As usual in business, the key capabilities are people and management. But given good management, my experience is that RevOps often has the biggest impact in two areas:
Increasing Selling Time. Most salespeople spend the bulk of their time on non-selling activities and much less than 50% of their time interacting with customers. Most companies, therefore, have a big opportunity embedded in their sales models.
Think about the impact in a business if you can off-load other activities and increase selling time by an incremental 10-15%. In most firms, that is a very big productivity gain. Further, when you improve sales utilization, prospects that were not economically feasible to target become worth it, increasing your addressable market.
Monitoring Online/Offline Interactions. As a multi-channel go-to-market becomes the norm, Rev Ops becomes important in measuring and evaluating where, when, and how to deploy online and/or offline efforts.
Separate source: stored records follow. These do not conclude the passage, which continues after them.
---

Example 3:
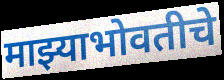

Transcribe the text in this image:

माझ्याभोवतीचे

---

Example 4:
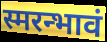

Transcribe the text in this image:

स्मरन्भावं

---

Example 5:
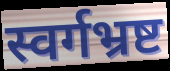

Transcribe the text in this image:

स्वर्गभ्रष्ट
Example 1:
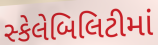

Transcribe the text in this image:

સ્કેલેબિલિટીમાં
For example, time-on-site and page views are often associated with positive engagement, when they may be a result of a confusing or slow-loading site. New visitor counts are often counted as growth, but much of this may simply be driven by the proliferation of new devices and disconnected from actual purchases. In many subscription sales models, a “win” is treated as synonymous with the “last click” when the reality is that the purchase was motivated by a combination of sales and marketing activities throughout the buyer journey. RevOps groups shed light on the types of onboarding that spur initial adoption, the features that retain customers, and the offers that are more and less likely to be effective.
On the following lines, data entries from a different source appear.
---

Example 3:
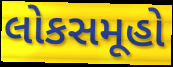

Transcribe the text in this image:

લોકસમૂહો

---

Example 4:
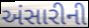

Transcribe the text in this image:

અંસારીની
The ultimate economic rationale for marketing investments is a “baseline-lift” valuation—i.e., a measure of the lift over baseline sales attributable to an initiative. But you will never know what that lift is (or isn’t) unless you can link the investment to the customer-conversion dynamic in your GTM model. Further, the lift from a given investment will inevitably alter. You rarely generate three times current revenues and profits by doing three times whatever got you to your current state.
How do we foster the next generation into the C-Suite?
This is a great question about an important issue. In the past 25 years, the number of reports to the CEO has, on average, doubled in Global-1000 companies. But most of this addition has been specialists (CIO, Finance, Digital, etc.), not people coming from a general management role, and more executives than ever have made it to the C-Suite without a background in Sales or Marketing. Many senior executives lack knowledge about the daily activities of their customer-facing colleagues.
That’s dangerous for two reasons. A core C-Suite responsibility is formulating and executing a market-relevant strategy. And operationally, moreover, customer-acquisition efforts affect resource allocations across the business. Most cap-ex is driven by revenue-seeking activities with customers, so the focus of Marketing initiatives often determines where a firm invests, and because a key driver of cash-out and cash-in is the selling cycle, increasing close rates and accelerating selling cycles are also strategic issues, not only sales tasks. But leaders must understand how that really works in order to make improvements.
Unlike professors, executives get paid to manage today and tomorrow, not yesterday.
I don’t have a simple answer to the issue of building the next generation of C-suite leaders. But always remember that, unlike professors, executives get paid to manage today and tomorrow, not yesterday. So career paths that increase ongoing customer contact over time and throughout changing market conditions are one place to start.